● Work request
The listing below needs to be copied in full, exactly.

● Listed entries
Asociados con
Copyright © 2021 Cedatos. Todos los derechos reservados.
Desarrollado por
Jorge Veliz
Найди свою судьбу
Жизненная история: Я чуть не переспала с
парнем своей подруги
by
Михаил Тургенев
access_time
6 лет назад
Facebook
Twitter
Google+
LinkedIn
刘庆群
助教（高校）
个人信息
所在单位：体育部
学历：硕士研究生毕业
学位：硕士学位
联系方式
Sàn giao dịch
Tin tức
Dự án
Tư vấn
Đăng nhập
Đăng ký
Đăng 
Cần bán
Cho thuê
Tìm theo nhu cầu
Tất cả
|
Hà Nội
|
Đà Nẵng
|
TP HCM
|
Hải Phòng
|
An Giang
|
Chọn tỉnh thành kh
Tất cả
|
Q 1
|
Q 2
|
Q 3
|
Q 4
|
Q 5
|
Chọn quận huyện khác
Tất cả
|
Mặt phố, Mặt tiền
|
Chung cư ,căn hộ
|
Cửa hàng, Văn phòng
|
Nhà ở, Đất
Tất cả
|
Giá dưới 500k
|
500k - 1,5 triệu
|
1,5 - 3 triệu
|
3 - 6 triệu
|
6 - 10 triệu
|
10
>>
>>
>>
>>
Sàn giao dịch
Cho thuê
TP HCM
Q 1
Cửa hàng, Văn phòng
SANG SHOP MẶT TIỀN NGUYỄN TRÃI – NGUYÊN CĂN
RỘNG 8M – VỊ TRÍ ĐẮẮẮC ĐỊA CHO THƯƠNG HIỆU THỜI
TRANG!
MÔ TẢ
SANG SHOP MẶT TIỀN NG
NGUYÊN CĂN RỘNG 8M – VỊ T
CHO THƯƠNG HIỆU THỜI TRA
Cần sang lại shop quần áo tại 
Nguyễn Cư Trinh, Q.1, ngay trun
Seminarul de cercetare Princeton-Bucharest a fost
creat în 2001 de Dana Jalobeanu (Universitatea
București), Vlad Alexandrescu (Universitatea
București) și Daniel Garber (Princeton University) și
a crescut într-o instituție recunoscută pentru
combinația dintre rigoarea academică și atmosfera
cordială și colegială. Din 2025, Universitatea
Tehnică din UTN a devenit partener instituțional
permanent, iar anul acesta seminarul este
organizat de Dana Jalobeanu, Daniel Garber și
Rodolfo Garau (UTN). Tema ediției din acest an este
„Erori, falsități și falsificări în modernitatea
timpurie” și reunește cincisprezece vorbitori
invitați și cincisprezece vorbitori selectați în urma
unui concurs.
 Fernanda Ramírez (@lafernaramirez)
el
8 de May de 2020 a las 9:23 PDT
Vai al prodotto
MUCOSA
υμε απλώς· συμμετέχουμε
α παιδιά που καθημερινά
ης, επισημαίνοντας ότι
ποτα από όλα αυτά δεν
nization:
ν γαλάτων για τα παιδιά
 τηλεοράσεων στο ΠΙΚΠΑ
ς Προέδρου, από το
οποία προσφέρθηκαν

● Solution for this task
Asociados con
Copyright © 2021 Cedatos. Todos los derechos reservados.
Desarrollado por
Jorge Veliz
Найди свою судьбу
Жизненная история: Я чуть не переспала с
парнем своей подруги
by
Михаил Тургенев
access_time
6 лет назад
Facebook
Twitter
Google+
LinkedIn
刘庆群
助教（高校）
个人信息
所在单位：体育部
学历：硕士研究生毕业
学位：硕士学位
联系方式
Sàn giao dịch
Tin tức
Dự án
Tư vấn
Đăng nhập
Đăng ký
Đăng 
Cần bán
Cho thuê
Tìm theo nhu cầu
Tất cả
|
Hà Nội
|
Đà Nẵng
|
TP HCM
|
Hải Phòng
|
An Giang
|
Chọn tỉnh thành kh
Tất cả
|
Q 1
|
Q 2
|
Q 3
|
Q 4
|
Q 5
|
Chọn quận huyện khác
Tất cả
|
Mặt phố, Mặt tiền
|
Chung cư ,căn hộ
|
Cửa hàng, Văn phòng
|
Nhà ở, Đất
Tất cả
|
Giá dưới 500k
|
500k - 1,5 triệu
|
1,5 - 3 triệu
|
3 - 6 triệu
|
6 - 10 triệu
|
10
>>
>>
>>
>>
Sàn giao dịch
Cho thuê
TP HCM
Q 1
Cửa hàng, Văn phòng
SANG SHOP MẶT TIỀN NGUYỄN TRÃI – NGUYÊN CĂN
RỘNG 8M – VỊ TRÍ ĐẮẮẮC ĐỊA CHO THƯƠNG HIỆU THỜI
TRANG!
MÔ TẢ
SANG SHOP MẶT TIỀN NG
NGUYÊN CĂN RỘNG 8M – VỊ T
CHO THƯƠNG HIỆU THỜI TRA
Cần sang lại shop quần áo tại 
Nguyễn Cư Trinh, Q.1, ngay trun
Seminarul de cercetare Princeton-Bucharest a fost
creat în 2001 de Dana Jalobeanu (Universitatea
București), Vlad Alexandrescu (Universitatea
București) și Daniel Garber (Princeton University) și
a crescut într-o instituție recunoscută pentru
combinația dintre rigoarea academică și atmosfera
cordială și colegială. Din 2025, Universitatea
Tehnică din UTN a devenit partener instituțional
permanent, iar anul acesta seminarul este
organizat de Dana Jalobeanu, Daniel Garber și
Rodolfo Garau (UTN). Tema ediției din acest an este
„Erori, falsități și falsificări în modernitatea
timpurie” și reunește cincisprezece vorbitori
invitați și cincisprezece vorbitori selectați în urma
unui concurs.
 Fernanda Ramírez (@lafernaramirez)
el
8 de May de 2020 a las 9:23 PDT
Vai al prodotto
MUCOSA
υμε απλώς· συμμετέχουμε
α παιδιά που καθημερινά
ης, επισημαίνοντας ότι
ποτα από όλα αυτά δεν
nization:
ν γαλάτων για τα παιδιά
 τηλεοράσεων στο ΠΙΚΠΑ
ς Προέδρου, από το
οποία προσφέρθηκαν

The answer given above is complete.